Met een coupe champagne in de hand ontving de dubbelganger de gelukwensen bestemd voor Pereira, die even later in zijn privé-kantoor onderhandelde over de percentages op goud, nikkel, olie en akmadon. Pereira eiste op persoonlijke titel meer dan wijlen de generaal-president, maar hij wist het recht te breien door een rekening te openen bij elk van de banken waar een familielid van zijn gesprekspartner zetelde.
‘Zie het als een persoonlijk eerbewijs aan uw familie, meneer de ambassadeur.’
En om de laatste weerstanden weg te nemen voegde hij eraan toe: ‘Een eerbewijs waarover u commissie toekomt.’
Met sir Calvin Cook permitteerde hij zich zelfs een grapje.
‘Onze marxistische vrienden hebben gelijk: de familie is de basiscel van het kapitalisme, vooral wanneer zij zetelt in een raad van bestuur.’
§
Zo. Verzekerd van de binnenlandse macht en voorzien van goedgevulde rekeningen bij buitenlandse banken, kon Pereira zijn lokale pleinvrees bestrijden door zich over te geven aan zijn tweede passie: het elders.

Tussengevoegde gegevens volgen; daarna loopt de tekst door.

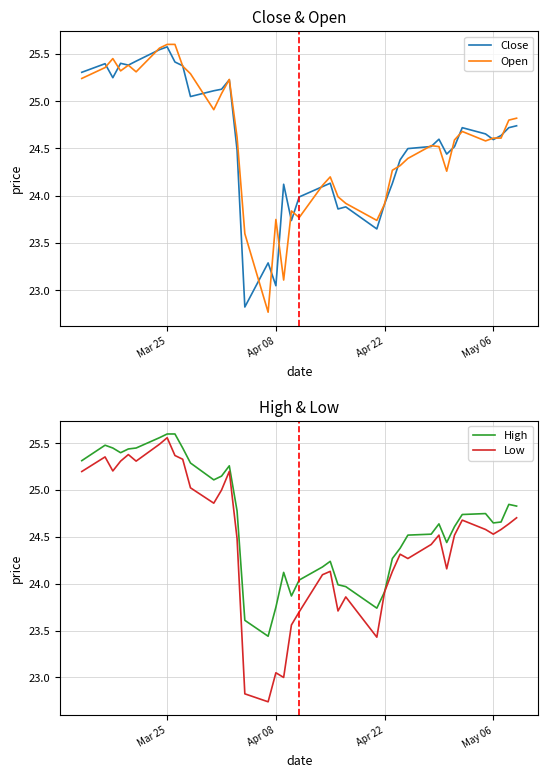

The value of Open at Apr 22 is 8.8. True or false?

False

Voordat hij ervandoor ging (want hij kon zich niet ontveinzen dat het een vlucht was), riep hij zijn dubbelganger bij zich. Hij liet hem weten dat hij op reis ging en dat hij daar, in dat bureau, ‘dat met het rolluik, zie je?’, de toespraken achterliet die de dubbelganger tijdens zijn afwezigheid zou moeten uitspreken. Er was er een voor elke gelegenheid. De dubbelganger kon zich niet vergissen, ze lagen op chronologische volgorde.
‘Ik wil dat je ze uit je hoofd leert. Ik wil dat mijn woorden tegenover de massa uit je mond komen als een bron van waarheid. Ik ben niet zo’n Europese politicaster die in het openbaar zijn huiswerk voorleest, ik ben een bevlogen president, wanneer ik spreek, is ‘t het volk dat zich uit door mijn mond – een overblijfsel van mijn eenzelvigheid! Het zit ‘m in de toon, begrijp je?’
De dubbelganger knikte dat hij het begreep.
‘Voor de rest houd je je mond. Ik ben voor alles een zwijgzaam president.’
De dubbelganger beloofde plechtig te zwijgen.
‘Iets anders, vergeet niet waar je vandaan komt: kom niet aan de vrouwen van mijn stand, anders kan je je zaakje wel vaarwel zeggen. Laten we zeggen dat ik een kuise president ben, getrouwd met mijn volk, ik heb geen tijd voor vrouwen.’
De dubbelganger beloofde plechtig kuisheid te betrachten.
‘Je komt alleen aan de vrouwen om het bal te openen, op feestdagen.’
Pereira had zijn dubbelganger de tango geleerd.
‘Op ons continent dient een president die die naam waardig is, als geen ander de tango te kunnen dansen!’
De dubbelganger was een weergaloos tanguista geworden.
‘Goed. Nu een detail.’
Hier liet Pereira de dubbelganger kort en bondig weten dat wanneer bij hem, de dubbelganger, nadat hij zijn proza in zich zou hebben opgenomen, de gedachte mocht opkomen zijn plaats in te nemen, van hem dus, de dictator, dat hij dan, de dubbelganger, net zo plotseling zou sterven als wanneer hij een tablet cyaankali zou opeten.
‘Probeer maar eens, kijken hoe het werkt. Probeer hier, voor mijn neus, heel eventjes serieus te doen of je mij bent. Toe dan. Doe maar een poging. Ben je de president? Ben je de zoon van mijn vader? Doe of je mij bent, hoe pover het ook is, ik wacht. Komt er nog wat van?’
Niet alleen kon de dubbelganger zichzelf niet voorstellen als president in plaats van de president, als zoon van Pereira, als petekind van de bisschop, als eenvoudig vriend van Eduardo Rist, of als iemand die een heel klein beetje recht had op de slangenverkoopster van Teresina, maar deze ene poging vervulde hem met zoveel afgrijzen dat hij al halfdood was toen hij stamelde: ‘Ik kan het niet. U bent u…en ik ben ik.’
Je hebt gelijk, dacht Pereira, je lijkt in niets op mij. Het lichaam is stront voordat de dooi invalt.